Soon enough, the Franklin Boulevard plant, like the Bunte Brothers factory before it, was left abandoned, although Wilson-Jones did maintain a Chicago factory under Swingline ownership, at 6150 W. Touhy Avenue in Niles. That building was still in use through the 1980s, but was finally closed and demolished in 1995. Swingline, by that point, had been purchased by American Brands, which moved most of the corporation’s manufacturing (despite what the name would suggest) to Mexico.
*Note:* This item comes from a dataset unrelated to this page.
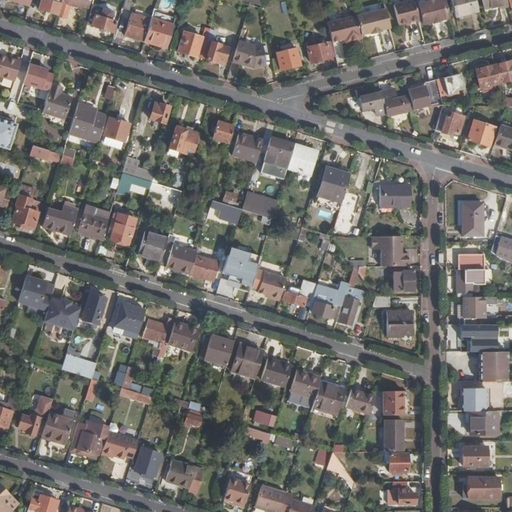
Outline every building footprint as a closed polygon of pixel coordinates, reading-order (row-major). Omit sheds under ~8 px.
[(61,0),(40,0),(38,9),(57,15),(61,0)] [(61,0),(57,15),(66,18),(70,6),(73,5),(77,6),(79,8),(81,6),(87,9),(89,0),(61,0)] [(131,0),(123,0),(121,8),(128,11),(131,0)] [(416,7),(414,0),(411,0),(394,4),(399,25),(419,20),(416,7)] [(449,17),(444,0),(430,0),(418,3),(419,6),(423,22),(423,23),(432,21),(432,23),(440,21),(439,19),(449,17)] [(478,11),(475,0),(450,0),(455,17),(478,11)] [(501,9),(508,7),(505,0),(481,0),(484,9),(500,5),(501,9)] [(113,33),(117,22),(109,19),(112,12),(92,5),(85,25),(113,33)] [(390,28),(385,8),(356,16),(361,36),(371,33),(371,34),(381,31),(381,30),(390,28)] [(175,18),(152,11),(150,18),(173,25),(175,18)] [(143,42),(150,19),(131,13),(124,36),(143,42)] [(361,36),(356,16),(327,23),(331,41),(332,43),(345,40),(349,39),(350,42),(361,39),(361,36)] [(143,42),(165,49),(173,25),(150,18),(150,19),(143,42)] [(216,32),(209,30),(206,41),(213,43),(216,32)] [(177,51),(201,58),(202,59),(206,45),(205,44),(200,43),(202,38),(183,32),(177,51)] [(213,43),(206,41),(205,44),(206,45),(202,59),(216,63),(216,61),(224,63),(229,48),(213,43)] [(238,41),(231,60),(253,67),(266,65),(263,45),(256,46),(238,41)] [(332,43),(331,41),(306,47),(310,63),(335,57),(332,43)] [(272,59),(274,72),(300,65),(296,48),(277,53),(278,58),(272,59)] [(511,60),(494,65),(498,84),(511,80),(511,60)] [(498,84),(494,65),(475,69),(479,89),(498,84)] [(460,74),(435,80),(436,80),(439,93),(439,97),(455,93),(454,91),(457,91),(464,89),(460,74)] [(412,110),(441,102),(439,97),(439,93),(436,80),(424,83),(424,86),(408,90),(409,95),(412,109),(412,110)] [(62,87),(51,84),(42,112),(65,119),(72,98),(59,94),(62,87)] [(112,101),(116,88),(108,86),(104,98),(112,101)] [(389,93),(388,89),(369,94),(370,95),(358,98),(361,111),(373,108),(375,114),(379,116),(385,114),(386,117),(404,112),(404,111),(412,109),(409,95),(397,98),(396,91),(389,93)] [(505,107),(511,107),(511,99),(502,99),(504,107),(505,107)] [(170,107),(154,102),(149,119),(164,124),(170,107)] [(97,109),(77,103),(68,133),(99,143),(107,116),(96,113),(97,109)] [(450,113),(452,106),(442,106),(435,131),(457,138),(463,117),(450,113)] [(0,145),(1,146),(9,148),(16,125),(14,125),(17,116),(0,110),(0,145)] [(130,124),(109,118),(104,136),(124,142),(130,124)] [(229,143),(234,127),(218,121),(217,127),(213,126),(211,131),(215,133),(213,138),(229,143)] [(488,147),(494,128),(472,121),(466,140),(488,147)] [(511,129),(500,126),(494,145),(511,150),(511,129)] [(193,156),(200,134),(175,127),(169,149),(193,156)] [(256,164),(263,140),(254,137),(253,139),(238,134),(232,156),(256,164)] [(287,168),(294,145),(272,138),(265,161),(287,168)] [(315,151),(294,145),(287,168),(311,176),(315,163),(312,163),(315,151)] [(50,151),(32,146),(30,154),(47,159),(50,151)] [(64,147),(62,155),(73,158),(75,150),(64,147)] [(73,158),(62,155),(59,163),(70,167),(73,158)] [(139,161),(127,157),(122,173),(152,182),(155,173),(137,168),(139,161)] [(342,203),(351,174),(326,167),(318,196),(342,203)] [(152,182),(122,173),(117,189),(129,193),(132,185),(149,190),(152,182)] [(182,191),(152,182),(149,190),(152,191),(150,198),(178,207),(182,191)] [(411,208),(411,184),(380,185),(379,208),(411,208)] [(5,189),(0,187),(0,205),(7,208),(11,194),(4,192),(5,189)] [(225,192),(222,204),(234,207),(238,193),(233,191),(232,194),(225,192)] [(31,199),(17,194),(14,205),(16,206),(11,221),(33,228),(38,212),(28,209),(31,199)] [(244,203),(242,210),(272,219),(274,211),(244,203)] [(482,236),(482,204),(461,204),(462,236),(482,236)] [(77,232),(101,240),(108,220),(93,215),(95,208),(85,205),(77,232)] [(341,205),(337,220),(346,223),(343,234),(350,236),(354,224),(352,224),(357,210),(341,205)] [(43,227),(70,236),(78,211),(62,207),(61,213),(48,209),(43,227)] [(128,245),(136,220),(117,214),(110,239),(128,245)] [(299,218),(288,214),(286,221),(297,225),(299,218)] [(160,263),(168,238),(145,231),(137,255),(160,263)] [(160,263),(160,265),(189,275),(189,274),(195,254),(196,251),(174,245),(176,236),(169,234),(168,238),(160,263)] [(506,260),(511,263),(511,240),(502,237),(495,235),(493,242),(494,254),(506,260)] [(401,236),(371,237),(372,250),(381,250),(381,267),(409,267),(409,253),(401,254),(401,236)] [(250,287),(259,257),(229,248),(221,273),(227,275),(225,280),(250,287)] [(220,262),(195,254),(189,274),(214,281),(220,262)] [(508,263),(506,260),(494,254),(501,263),(508,263)] [(482,270),(483,270),(483,263),(483,257),(458,257),(458,270),(482,270)] [(366,267),(354,267),(357,272),(364,281),(366,267)] [(455,274),(456,293),(472,293),(472,285),(483,285),(484,270),(483,270),(482,270),(458,270),(457,270),(457,274),(455,274)] [(414,271),(393,271),(393,292),(414,292),(414,271)] [(265,297),(278,302),(285,279),(264,272),(257,293),(265,296),(265,297)] [(50,299),(54,286),(47,284),(47,282),(26,276),(18,302),(46,311),(50,299)] [(287,292),(286,291),(283,301),(309,308),(314,294),(315,292),(317,285),(317,284),(303,280),(300,290),(291,287),(288,288),(287,292)] [(344,297),(342,304),(341,308),(337,319),(337,322),(351,326),(359,301),(361,302),(364,292),(352,289),(354,281),(349,280),(348,285),(344,297)] [(314,294),(308,313),(330,318),(334,306),(341,308),(342,304),(344,297),(348,285),(340,283),(338,292),(317,285),(315,292),(314,294)] [(105,299),(90,294),(84,313),(82,320),(97,325),(105,299)] [(390,307),(389,297),(376,297),(373,307),(390,307)] [(456,325),(475,325),(475,319),(484,319),(484,304),(496,304),(496,297),(463,298),(463,306),(463,318),(456,318),(456,325)] [(46,311),(43,321),(73,330),(80,309),(67,305),(68,303),(59,299),(58,302),(50,299),(46,311)] [(138,333),(145,310),(141,309),(142,306),(132,303),(132,306),(121,303),(114,326),(138,333)] [(404,335),(412,335),(412,311),(386,312),(387,337),(404,337),(404,335)] [(175,322),(175,320),(167,317),(165,325),(164,329),(147,324),(143,337),(152,340),(162,343),(160,346),(159,349),(161,350),(160,354),(159,354),(156,362),(161,364),(168,344),(175,322)] [(164,329),(165,325),(148,320),(147,324),(164,329)] [(199,329),(175,322),(168,344),(192,351),(199,329)] [(112,332),(136,339),(138,333),(114,326),(112,332)] [(468,345),(467,329),(460,329),(460,333),(457,333),(457,345),(468,345)] [(226,366),(234,340),(226,337),(225,340),(211,336),(211,337),(207,350),(204,359),(226,366)] [(255,379),(263,352),(252,349),(252,347),(240,343),(231,371),(255,379)] [(507,381),(507,352),(479,352),(479,381),(507,381)] [(61,370),(92,379),(96,364),(66,355),(61,370)] [(286,387),(292,366),(267,358),(261,379),(286,387)] [(121,388),(138,394),(140,387),(131,384),(134,376),(132,375),(135,369),(127,367),(121,388)] [(319,382),(321,377),(297,370),(289,392),(314,399),(319,382)] [(91,404),(98,381),(92,379),(84,402),(91,404)] [(343,390),(319,382),(314,399),(311,408),(336,415),(343,390)] [(375,396),(351,389),(345,408),(369,415),(375,396)] [(460,389),(460,412),(469,412),(486,411),(485,389),(460,389)] [(403,392),(383,392),(383,416),(404,415),(403,392)] [(34,433),(41,435),(46,420),(48,412),(52,400),(41,397),(37,409),(34,412),(29,410),(27,417),(21,415),(18,428),(22,429),(25,430),(25,433),(33,435),(34,433)] [(189,403),(187,408),(195,411),(197,404),(189,402),(189,403)] [(0,425),(8,428),(12,412),(0,407),(0,425)] [(272,427),(275,417),(257,411),(253,421),(272,427)] [(496,435),(497,411),(486,411),(469,412),(469,435),(496,435)] [(72,420),(48,412),(46,420),(41,435),(40,437),(49,440),(50,436),(65,441),(72,420)] [(201,418),(188,414),(185,423),(198,427),(201,418)] [(84,432),(76,430),(69,451),(76,454),(77,448),(78,449),(97,454),(98,454),(102,438),(106,426),(87,420),(84,432)] [(403,452),(403,420),(384,421),(384,452),(389,452),(403,452)] [(116,425),(110,423),(109,428),(108,431),(116,434),(118,428),(116,425)] [(264,439),(266,434),(246,428),(244,434),(264,439)] [(132,459),(138,440),(116,434),(108,431),(105,439),(101,452),(115,456),(124,460),(125,457),(132,459)] [(310,434),(304,432),(300,443),(307,445),(310,434)] [(50,436),(49,440),(64,445),(65,441),(50,436)] [(293,440),(277,436),(275,443),(291,449),(293,440)] [(486,466),(486,447),(462,447),(462,466),(486,466)] [(97,454),(78,449),(77,453),(96,459),(97,454)] [(331,452),(321,449),(317,463),(327,466),(331,452)] [(160,458),(140,452),(135,471),(154,477),(160,458)] [(327,466),(327,468),(339,473),(338,475),(346,479),(348,474),(332,453),(331,452),(327,466)] [(384,452),(381,452),(381,462),(389,462),(389,455),(389,452),(384,452)] [(389,455),(389,462),(389,473),(408,472),(408,462),(412,462),(412,454),(389,455)] [(189,488),(195,467),(172,461),(166,481),(189,488)] [(189,488),(188,491),(197,494),(204,470),(195,467),(189,488)] [(462,499),(498,499),(497,477),(467,477),(467,486),(462,486),(462,499)] [(251,485),(230,479),(224,497),(234,500),(232,504),(244,507),(251,485)] [(406,482),(391,482),(392,497),(397,496),(398,505),(416,505),(415,493),(407,493),(406,482)] [(7,511),(17,503),(0,485),(0,511),(7,511)] [(218,500),(222,488),(215,486),(211,498),(218,500)] [(255,508),(268,511),(279,511),(280,511),(285,493),(262,486),(255,508)] [(43,491),(33,488),(27,509),(39,511),(54,511),(58,501),(41,496),(43,491)] [(293,495),(285,492),(285,493),(280,511),(283,511),(313,511),(315,506),(292,499),(293,495)]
Both Swingline and Wilson-Jones carry on under the ACCO Brands banner today.
[1916 advertisement for the Marvel Punch, originally made by the Samuel C. Tatum Co. in Cincinnati, OH]
Geyer’s Stationer, Vol. 55 (1913)
The American Stationer, Vol. 74 (1913), Vol. 86 (1920)
Office Appliances; The Magazine of Office Equipment, Volume 32 (1920)
The Advocate: America’s Jewish Journal, Volume 61 (1921)
“Pays 22 Year Old Board Bill” – American Stationer, Dec 26, 1925
“Wilson Jones Reports Sharp Earnings Gain” – Chicago Tribune, March 16, 1936
“Strikers Ousted” – Chicago Tribune, March 23, 1937
“Wilson Jones in Forum” – Financial World, Feb 10, 1960
Proxy Contests and Corporate Reform, by Douglas V. Austin, 1965
Tools of Business, an Encyclopedia of Office Equipment and Labor Saving Devices, edited by Elmer Herny Beach
“Sons of Confederate Veterans Rebel at Idea of Planned Lincoln Exhibit” by Noel E. Oman in the Arkansas Democrat-Gazette, September 5, 2003
Archived Reader Comments:
“My mother, Mildred Uhl worked at Wilson-Jones from 1946-1973. I do have some photos in a retirement book. Will plan a museum visit this spring. All places in that area are very familiar in my youth. Good luck in your venture.” —Marilyn Uhl, 2019
“The Marvel Hole Punch was born from the labor of Alexander and Chesley Dom in 1915. It was the original property of the Sam’l C. Tatum Company who sold thousands of them. In 1922 the Tatum Company sold their hole punch interest to a company called Delmar, who later sold it to the Wilson-Jones Company. Needless to say, the Marvel has been one of the longest running office machines ever. I greatly enjoyed your article – nicely done.” —Curtis Scaglione, 2018
“American Stationer and Office Manager – Volume 91 – Page 30, 1922:
… THE Sam’l C. Tatum Company of Cincinnati, O., have sold their line of Office Punches to a new company recently formed, known as the Delmar Manufacturing Company. The new company will specialize on office punches and expect to add …
National Association News – Volumes 7-8, 1923:
The Sam’l C. Tatum Company, of Cincinnati, Ohio, announces that it has disposed of its punch department In the Delmar Manufacturing Company, of Cincinnati, which is a new company and expects to introduce several additional punches for …
US Patent No. 1,154,294 dated September 15, 1915
I have not been able to confirm the day Wilson-Jones acquired the right to the Improved Hummer line of hole punches, but believe it to be the mid 1920’s. It is more likely Ralph Wilson bought Delmar Manufacturing Company in total and put more effort towards the production of the hole punches and as a result made the Marvel a major money maker for his company.
I became interested in this line of machines when I noticed everyone on eBay trying to sale an Improved Hummer or a Marvel always believed their example was from the 1940’s – 1950’s. Through my own curiosity, I learned that both machines can date to 1915 and as late as a few years ago. Of course, which manufacturer’s name is on the machine, which improvements or on the machine, and what color the machine is can help to establish a pretty close date of manufacture.